--- PROBLEM REQUIREMENTS ---
Everything in the data gets repeated exactly, except for the pictures.

--- DATA SUPPLIED ---
┄┄┄┄┄┄

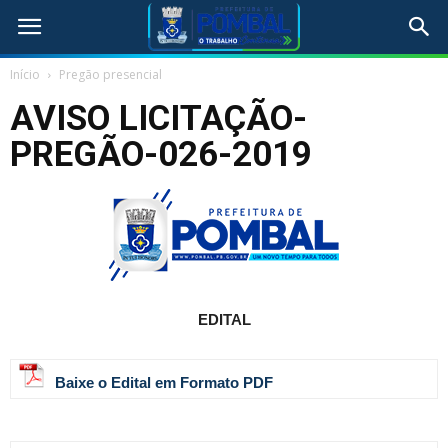
Início
Pregão presencial
AVISO LICITAÇÃO-
PREGÃO-026-2019
EDITAL
Baixe o Edital em Formato PDF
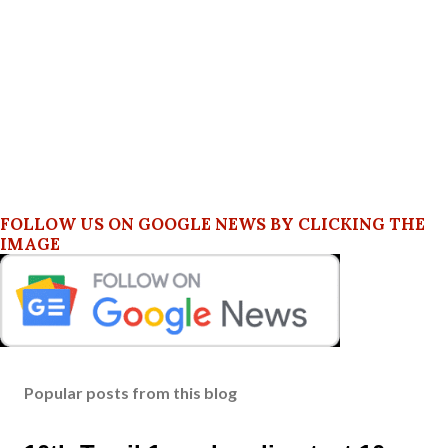
FOLLOW US ON GOOGLE NEWS BY CLICKING THE
IMAGE
Popular posts from this blog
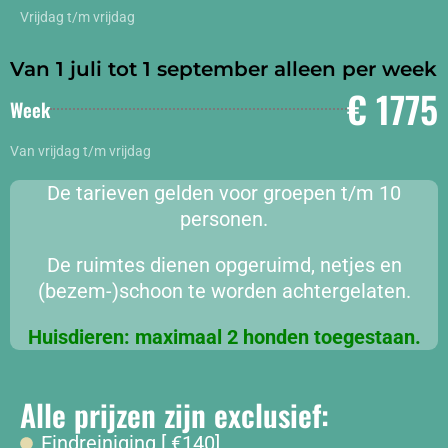
Vrijdag t/m vrijdag
Van 1 juli tot 1 september alleen per week
€ 1775
Week
Van vrijdag t/m vrijdag
De tarieven gelden voor groepen t/m 10
personen.
De ruimtes dienen opgeruimd, netjes en
(bezem-)schoon te worden achtergelaten.
Huisdieren: maximaal 2 honden toegestaan.
Alle prijzen zijn exclusief:
Eindreiniging [ €140]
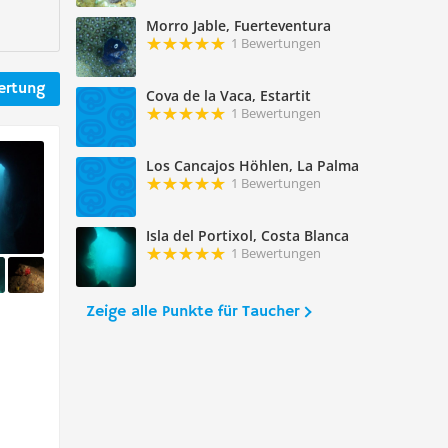
Morro Jable, Fuerteventura
1 Bewertungen
ertung
Cova de la Vaca, Estartit
1 Bewertungen
Los Cancajos Höhlen, La Palma
1 Bewertungen
Isla del Portixol, Costa Blanca
1 Bewertungen
Zeige alle Punkte für Taucher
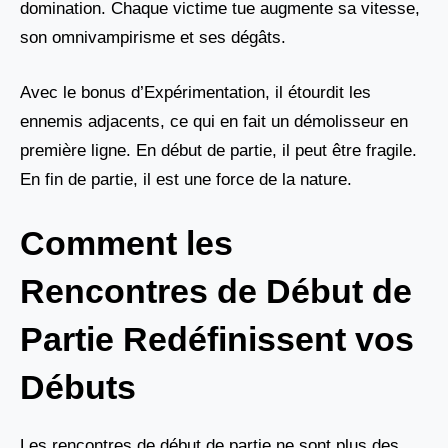
domination. Chaque victime tue augmente sa vitesse,
son omnivampirisme et ses dégâts.
Avec le bonus d’Expérimentation, il étourdit les
ennemis adjacents, ce qui en fait un démolisseur en
première ligne. En début de partie, il peut être fragile.
En fin de partie, il est une force de la nature.
Comment les
Rencontres de Début de
Partie Redéfinissent vos
Débuts
Les rencontres de début de partie ne sont plus des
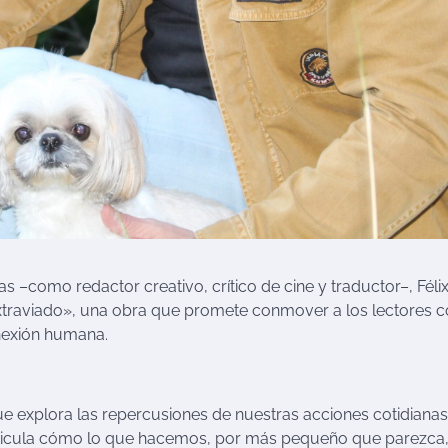
 –como redactor creativo, crítico de cine y traductor–, Féli
 extraviado», una obra que promete conmover a los lectores 
nexión humana.
ue explora las repercusiones de nuestras acciones cotidianas
articula cómo lo que hacemos, por más pequeño que parezca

┄┄┄┄┄┄

--- RESPONSE FOR THIS EXERCISE ---
Início
Pregão presencial
AVISO LICITAÇÃO-
PREGÃO-026-2019
EDITAL
Baixe o Edital em Formato PDF
FOLLOW US ON GOOGLE NEWS BY CLICKING THE
IMAGE
Popular posts from this blog
Vrijdag t/m vrijdag
Van 1 juli tot 1 september alleen per week
€ 1775
Week
Van vrijdag t/m vrijdag
De tarieven gelden voor groepen t/m 10
personen.
De ruimtes dienen opgeruimd, netjes en
(bezem-)schoon te worden achtergelaten.
Huisdieren: maximaal 2 honden toegestaan.
Alle prijzen zijn exclusief:
Eindreiniging [ €140]
Morro Jable, Fuerteventura
1 Bewertungen
ertung
Cova de la Vaca, Estartit
1 Bewertungen
Los Cancajos Höhlen, La Palma
1 Bewertungen
Isla del Portixol, Costa Blanca
1 Bewertungen
Zeige alle Punkte für Taucher
domination. Chaque victime tue augmente sa vitesse,
son omnivampirisme et ses dégâts.
Avec le bonus d’Expérimentation, il étourdit les
ennemis adjacents, ce qui en fait un démolisseur en
première ligne. En début de partie, il peut être fragile.
En fin de partie, il est une force de la nature.
Comment les
Rencontres de Début de
Partie Redéfinissent vos
Débuts
Les rencontres de début de partie ne sont plus des
 –como redactor creativo, crítico de cine y traductor–, Féli
 extraviado», una obra que promete conmover a los lectores 
nexión humana.
ue explora las repercusiones de nuestras acciones cotidianas
articula cómo lo que hacemos, por más pequeño que parezca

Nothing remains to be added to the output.